Unless you know you ALWAYS need a certain amount of VRAM, it’s best to set VRAM to the minimum setting in BIOS. The AMD Ryzen AI APU will utilize up to 50% of the system memory dynamically, as needed by the iGPU. See this comment for add’l context and AMD’s documentation to configure shared memory using amd-ttm (this is generally unnecessary except if you want to change the defaults).
For your gaming scenario, a pre-allocated VRAM might make some difference, but I don’t expect anything major. Nonetheless, it might be worth starting with minimum VRAM allocation and relying on dynamic shared memory. If you notice any issues that bother you, test medium/high pre-allocated VRAM and see if that addresses your issues. However, the amount of RAM pre-allocated to the iGPU will not be usable by the rest of the system.
Hello everyone,
Thanks for the responses. It is set to 8 GB right now and as post 3 said, under system info, it is showing 23 or so GB free. I’ll see how that works and will switch back if anything odd happens.
I unfortunately need sighted assistance to get in to bios since a screen reader or even some kind of specific TTS bios reader needs a sound driver to run and of course those don’t load in bios.
It is the holy grail for blind tech folks to get some kind of talking bios going.
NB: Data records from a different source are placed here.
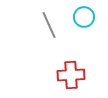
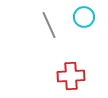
red cross: moved 1 px down
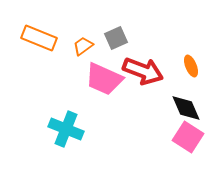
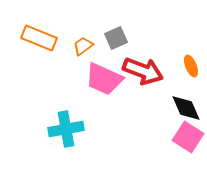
cyan cross: rotated 32 degrees counterclockwise
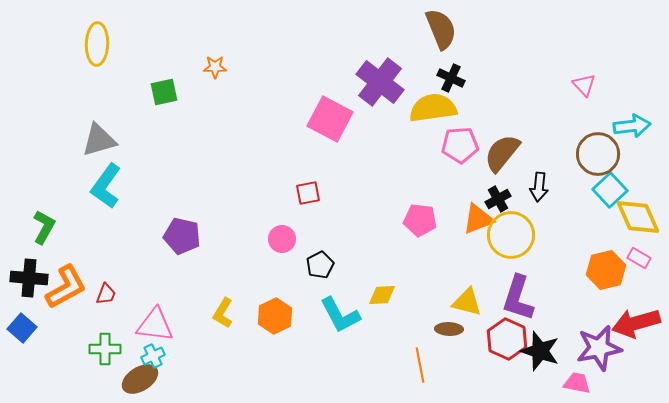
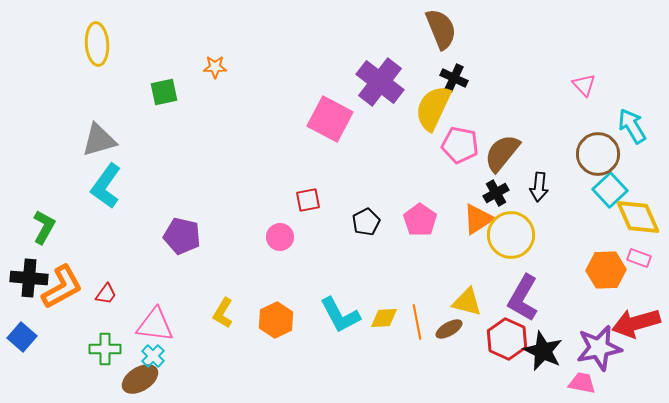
yellow ellipse at (97, 44): rotated 6 degrees counterclockwise
black cross at (451, 78): moved 3 px right
yellow semicircle at (433, 108): rotated 57 degrees counterclockwise
cyan arrow at (632, 126): rotated 114 degrees counterclockwise
pink pentagon at (460, 145): rotated 15 degrees clockwise
red square at (308, 193): moved 7 px down
black cross at (498, 199): moved 2 px left, 6 px up
orange triangle at (478, 219): rotated 12 degrees counterclockwise
pink pentagon at (420, 220): rotated 28 degrees clockwise
pink circle at (282, 239): moved 2 px left, 2 px up
pink rectangle at (639, 258): rotated 10 degrees counterclockwise
black pentagon at (320, 265): moved 46 px right, 43 px up
orange hexagon at (606, 270): rotated 12 degrees clockwise
orange L-shape at (66, 287): moved 4 px left
red trapezoid at (106, 294): rotated 15 degrees clockwise
yellow diamond at (382, 295): moved 2 px right, 23 px down
purple L-shape at (518, 298): moved 5 px right; rotated 12 degrees clockwise
orange hexagon at (275, 316): moved 1 px right, 4 px down
blue square at (22, 328): moved 9 px down
brown ellipse at (449, 329): rotated 32 degrees counterclockwise
black star at (540, 351): moved 3 px right; rotated 6 degrees clockwise
cyan cross at (153, 356): rotated 20 degrees counterclockwise
orange line at (420, 365): moved 3 px left, 43 px up
pink trapezoid at (577, 383): moved 5 px right
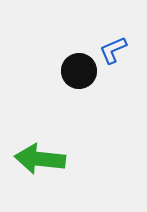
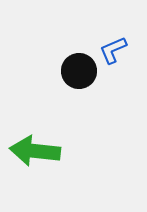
green arrow: moved 5 px left, 8 px up
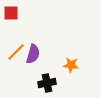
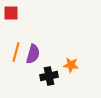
orange line: rotated 30 degrees counterclockwise
black cross: moved 2 px right, 7 px up
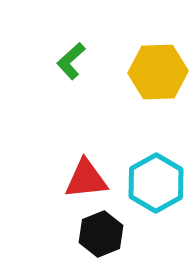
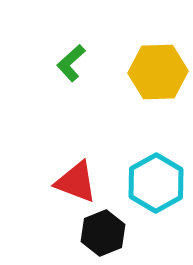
green L-shape: moved 2 px down
red triangle: moved 10 px left, 3 px down; rotated 27 degrees clockwise
black hexagon: moved 2 px right, 1 px up
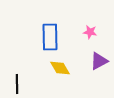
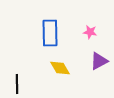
blue rectangle: moved 4 px up
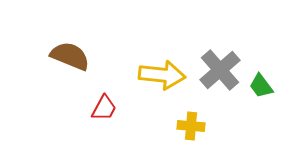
I heard years ago that Lenovo/HP or somebody had, or has, an app that ran in windows and allowed bios changes but have never seen it.
It sounds like speed more than capacity matters in this case so adding more ram won’t make much of a difference?
Thanks
I have friends who also need screen readers etc. To use computers.
I am amazed that somehow none of the laptop bios are accessible.
If one could plug a slot card in that then meant the bios output messages on the serial port, that would probably be enough. Text output on a serial port is very easy to turn into speech or braille.